Data under study START
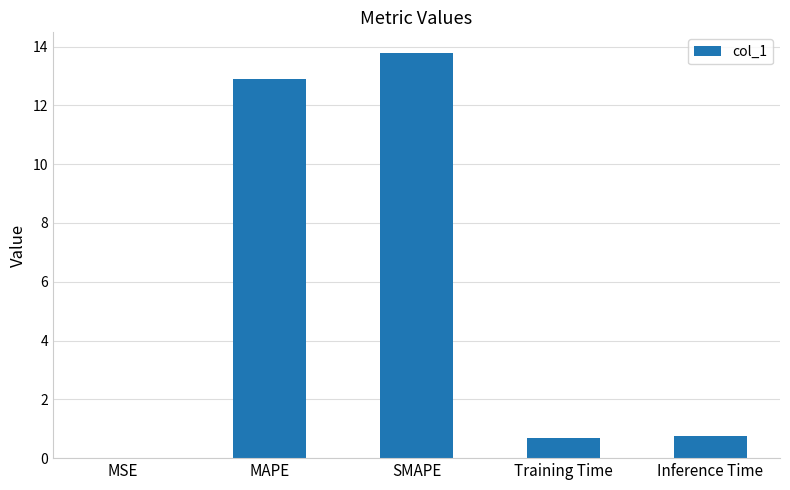

How many categories are shown in the chart?

5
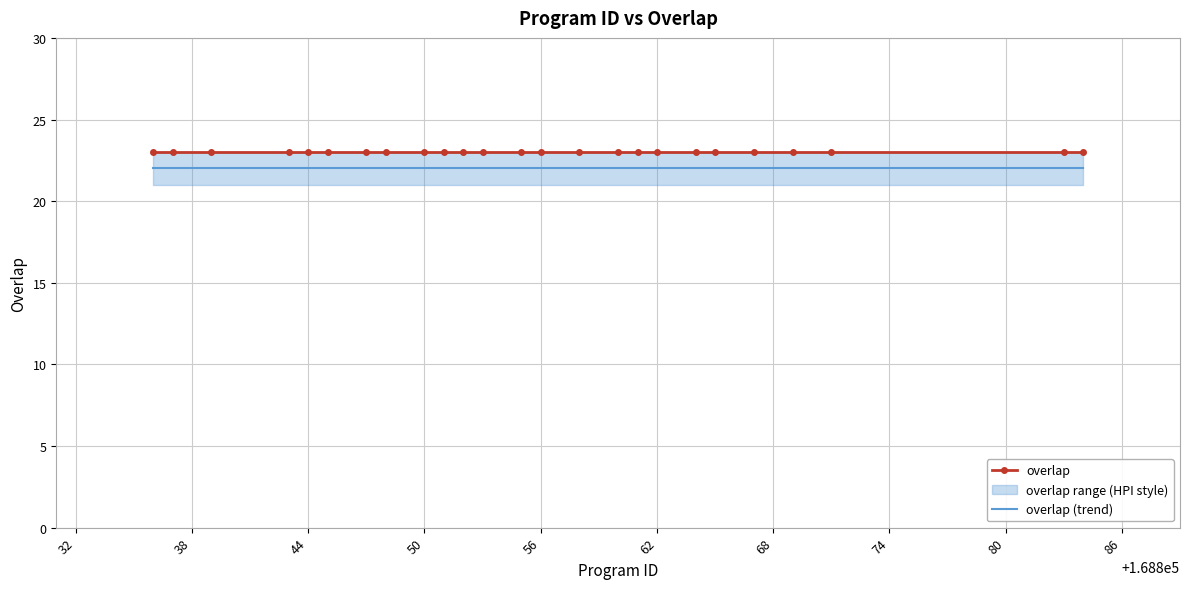

True or false: overlap has more than 2 points higher than both neighbors.

False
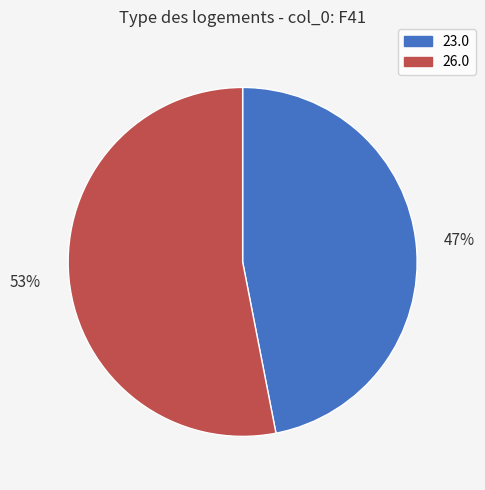

Between 23.0 and 26.0, which is larger?

26.0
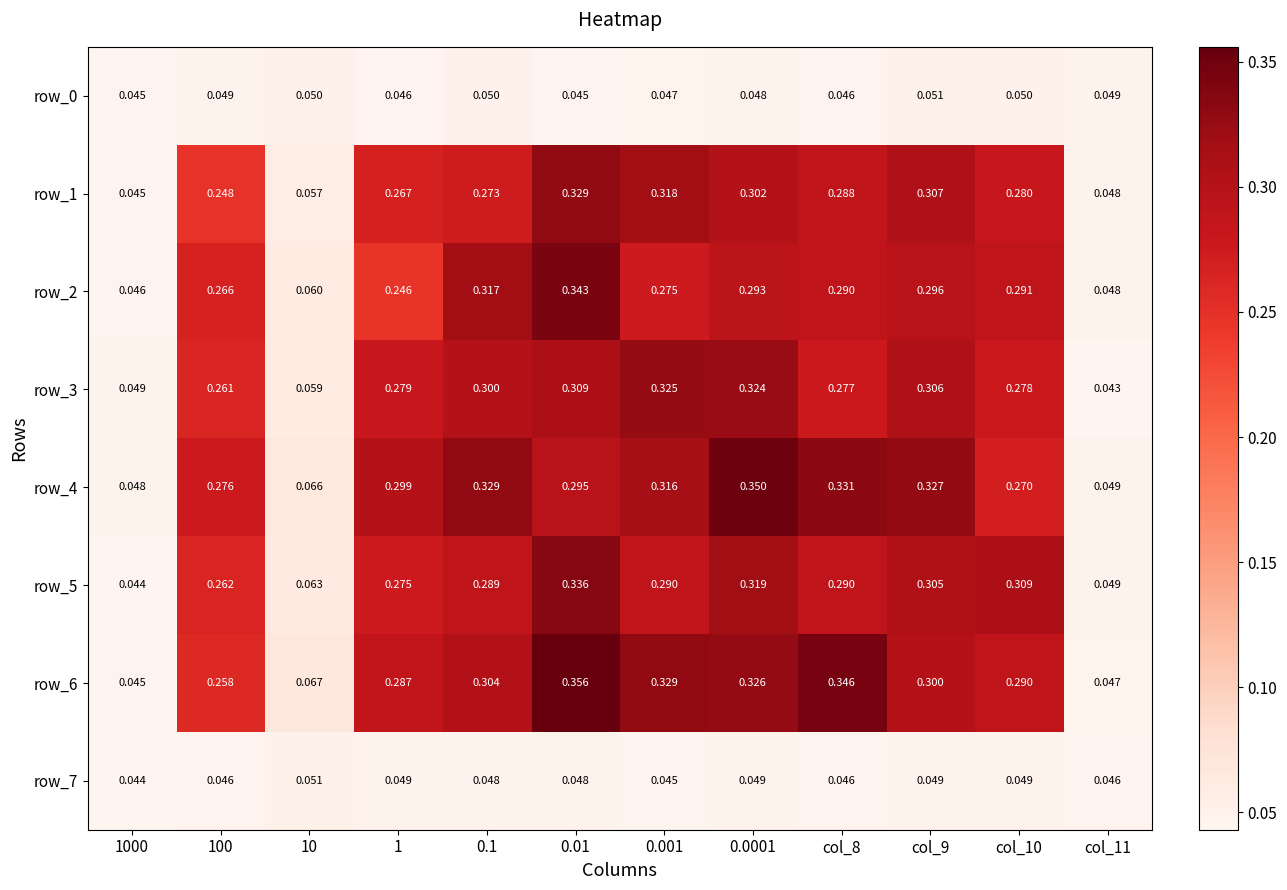

Which series has the largest total across all categories?

row_4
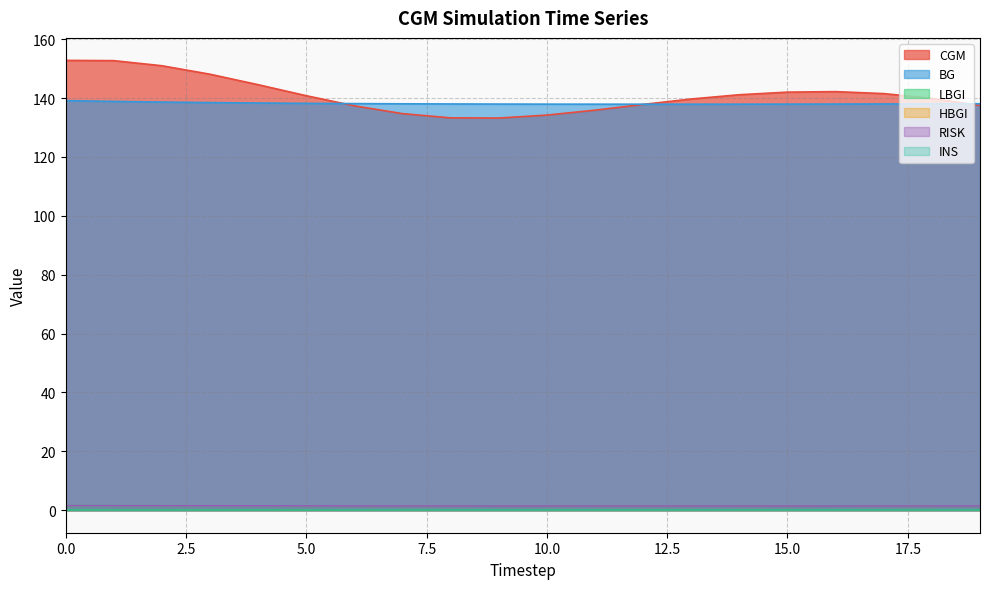

Does the chart have visible grid lines?

Yes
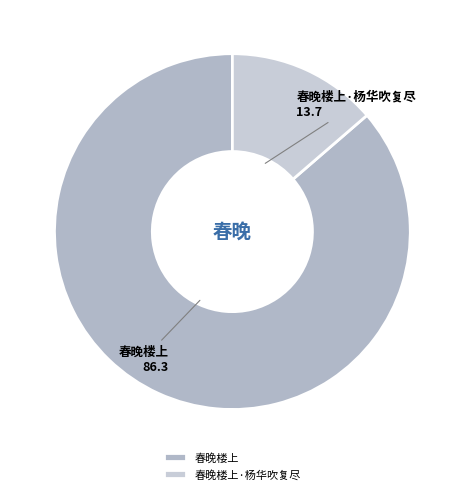

Which category has the smallest portion of the pie?

春晚楼上·杨华吹复尽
Data under study END
**Required action:** Convert the material above into a Markdown table with two columns, Row and Line text: number each row and put one line in each row. Skip the blank lines, and leave the pictures out of the table.

**Task answer:**
| Row | Line text |
|---|---|
| 1 | How many categories are shown in the chart? |
| 2 | 5 |
| 3 | True or false: overlap has more than 2 points higher than both neighbors. |
| 4 | False |
| 5 | Between 23.0 and 26.0, which is larger? |
| 6 | 26.0 |
| 7 | Which series has the largest total across all categories? |
| 8 | row_4 |
| 9 | Does the chart have visible grid lines? |
| 10 | Yes |
| 11 | Which category has the smallest portion of the pie? |
| 12 | 春晚楼上·杨华吹复尽 |